> [Data for this exercise]
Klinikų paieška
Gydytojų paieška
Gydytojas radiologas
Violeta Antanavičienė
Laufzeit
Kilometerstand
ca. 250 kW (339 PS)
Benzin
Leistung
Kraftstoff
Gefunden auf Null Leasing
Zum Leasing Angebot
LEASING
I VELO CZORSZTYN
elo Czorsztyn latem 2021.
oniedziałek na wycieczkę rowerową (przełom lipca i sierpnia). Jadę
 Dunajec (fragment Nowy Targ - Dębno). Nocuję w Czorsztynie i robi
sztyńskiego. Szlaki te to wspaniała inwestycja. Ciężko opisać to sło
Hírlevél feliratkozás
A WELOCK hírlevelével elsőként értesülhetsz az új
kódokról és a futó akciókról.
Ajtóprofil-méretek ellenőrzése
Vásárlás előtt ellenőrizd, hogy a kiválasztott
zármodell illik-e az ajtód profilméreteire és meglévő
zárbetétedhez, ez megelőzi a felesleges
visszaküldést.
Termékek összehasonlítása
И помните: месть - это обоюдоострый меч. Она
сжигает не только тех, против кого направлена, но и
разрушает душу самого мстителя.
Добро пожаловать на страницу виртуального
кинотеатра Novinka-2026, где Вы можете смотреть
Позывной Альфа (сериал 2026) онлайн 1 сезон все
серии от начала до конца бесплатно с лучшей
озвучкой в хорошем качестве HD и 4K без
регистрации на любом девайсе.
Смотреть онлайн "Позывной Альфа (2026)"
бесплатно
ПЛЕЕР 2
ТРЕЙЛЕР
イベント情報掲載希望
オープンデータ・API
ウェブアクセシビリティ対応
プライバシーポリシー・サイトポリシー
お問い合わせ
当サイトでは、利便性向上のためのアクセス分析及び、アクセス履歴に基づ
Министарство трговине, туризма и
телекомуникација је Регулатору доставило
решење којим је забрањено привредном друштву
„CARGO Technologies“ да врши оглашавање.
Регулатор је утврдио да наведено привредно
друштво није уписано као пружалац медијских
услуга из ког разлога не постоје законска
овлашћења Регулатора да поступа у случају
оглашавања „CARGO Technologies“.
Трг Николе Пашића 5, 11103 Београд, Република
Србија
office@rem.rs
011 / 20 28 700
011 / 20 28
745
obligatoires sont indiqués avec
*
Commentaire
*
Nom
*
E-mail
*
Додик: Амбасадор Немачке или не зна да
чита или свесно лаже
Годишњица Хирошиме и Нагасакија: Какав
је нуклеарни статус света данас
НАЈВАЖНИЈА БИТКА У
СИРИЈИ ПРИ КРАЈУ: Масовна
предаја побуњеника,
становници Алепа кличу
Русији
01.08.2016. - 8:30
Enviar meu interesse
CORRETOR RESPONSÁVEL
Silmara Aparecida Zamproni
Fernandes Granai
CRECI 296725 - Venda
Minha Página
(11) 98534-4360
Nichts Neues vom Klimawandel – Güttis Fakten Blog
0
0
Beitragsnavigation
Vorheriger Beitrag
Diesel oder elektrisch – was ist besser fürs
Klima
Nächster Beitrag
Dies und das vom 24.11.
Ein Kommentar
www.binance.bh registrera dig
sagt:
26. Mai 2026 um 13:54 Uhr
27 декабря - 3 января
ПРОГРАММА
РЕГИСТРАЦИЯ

> [Your task] Please return, exactly as written, the line containing "становници Алепа кличу" and every line after it through the end of the records above, and nothing else.

> [Response below]
становници Алепа кличу
Русији
01.08.2016. - 8:30
Enviar meu interesse
CORRETOR RESPONSÁVEL
Silmara Aparecida Zamproni
Fernandes Granai
CRECI 296725 - Venda
Minha Página
(11) 98534-4360
Nichts Neues vom Klimawandel – Güttis Fakten Blog
0
0
Beitragsnavigation
Vorheriger Beitrag
Diesel oder elektrisch – was ist besser fürs
Klima
Nächster Beitrag
Dies und das vom 24.11.
Ein Kommentar
www.binance.bh registrera dig
sagt:
26. Mai 2026 um 13:54 Uhr
27 декабря - 3 января
ПРОГРАММА
РЕГИСТРАЦИЯ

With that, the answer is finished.